Overall, this is such a fun and meaningful task. Dan has given us a treat! Today, my students did such a great job arguing, sharing theories, identifying variables, and using their intuition even before I unveiled any information from Act 2. It was awesome! I'm avoiding the use of the Pythagorean Theorem this round. I went Fawn-style by giving students only one dimension on their Act 2 handout. So good!

Tacos por favor,

Thursday, June 25, 2015

How Much Is Your Name Worth?

Starting next week, I'll be back in the classroom with my own roster of students. I'm super pumped and plan to be really active on this blog...  I plan to do a mixture of blogging about ideas before I use them with students and after I use them.
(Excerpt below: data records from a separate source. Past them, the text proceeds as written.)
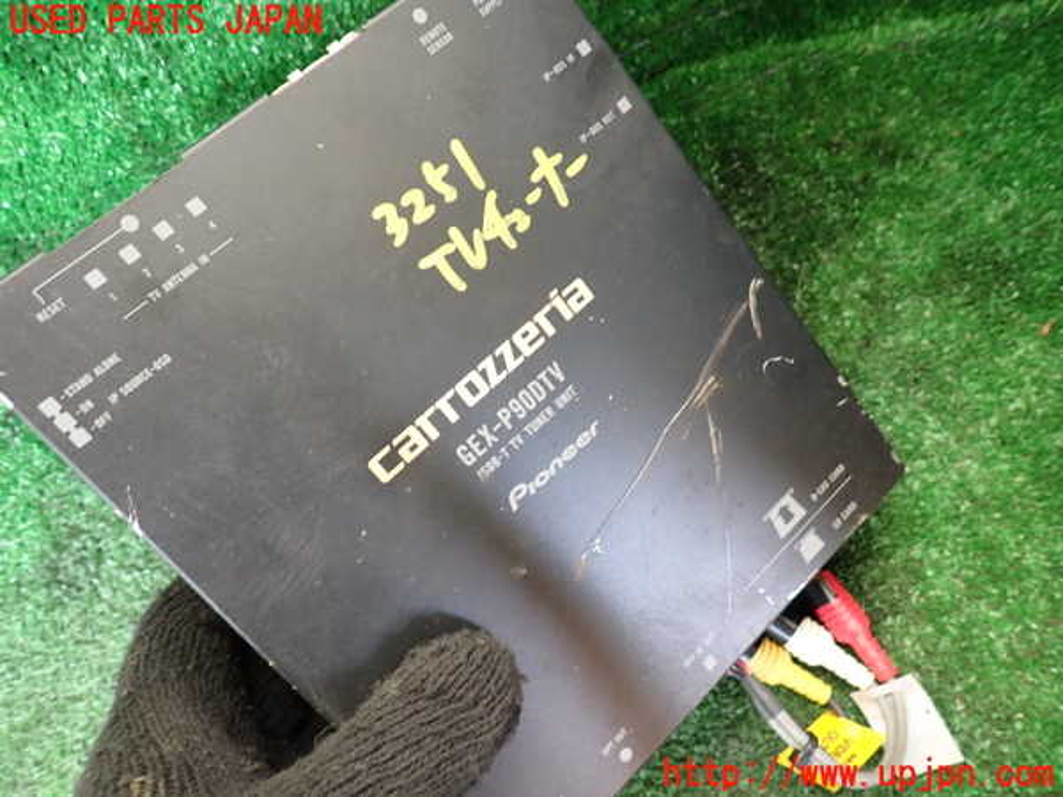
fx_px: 768
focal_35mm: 25
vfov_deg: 54.9
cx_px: 532
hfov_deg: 69.4
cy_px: 398
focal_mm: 4.5
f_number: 2
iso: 200
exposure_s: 1/40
I need to quickly learn the names of my students on Day 1, especially since I'll only be with them for only 20 days. I'll probably do the Name Tent activity and Class Height activities found here. However, I want to establish some mathematical tones as well. For example, most tasks/activities will require students to:
  • make guesses (too low, too high, just right)
  • submit data
  • collect data
  • sort data
  • use the data
  • measure
  • problem-solve
  • make predictions
  • use technology
How much is your name worth?
If each letter of the alphabet was worth its place in the alphabet, how much is your name worth?
For example:
A-N-D-R-E-W would be 1 + 14 + 4 + 18 + 5 + 23 = 65

Figure out how many points your name is and submit it here:

What name will have the lowest points?
What name will have the highest points?
What will be the class average?

If this is golf, the lowest wins.
If this is basketball, the highest wins.
If I want the class average, what would that be?
  • Students will submit their values using Google Forms.
  • We learn how to sort the data in Google Sheets.
  • We can answer our questions.
  • We can use the data to predict the value of the next person that walks into our class, or the principal, or a parent, a stranger, etc.
This should not necessarily last that long, but there will be parts of the process that will be important to being more successful and efficient during our time together.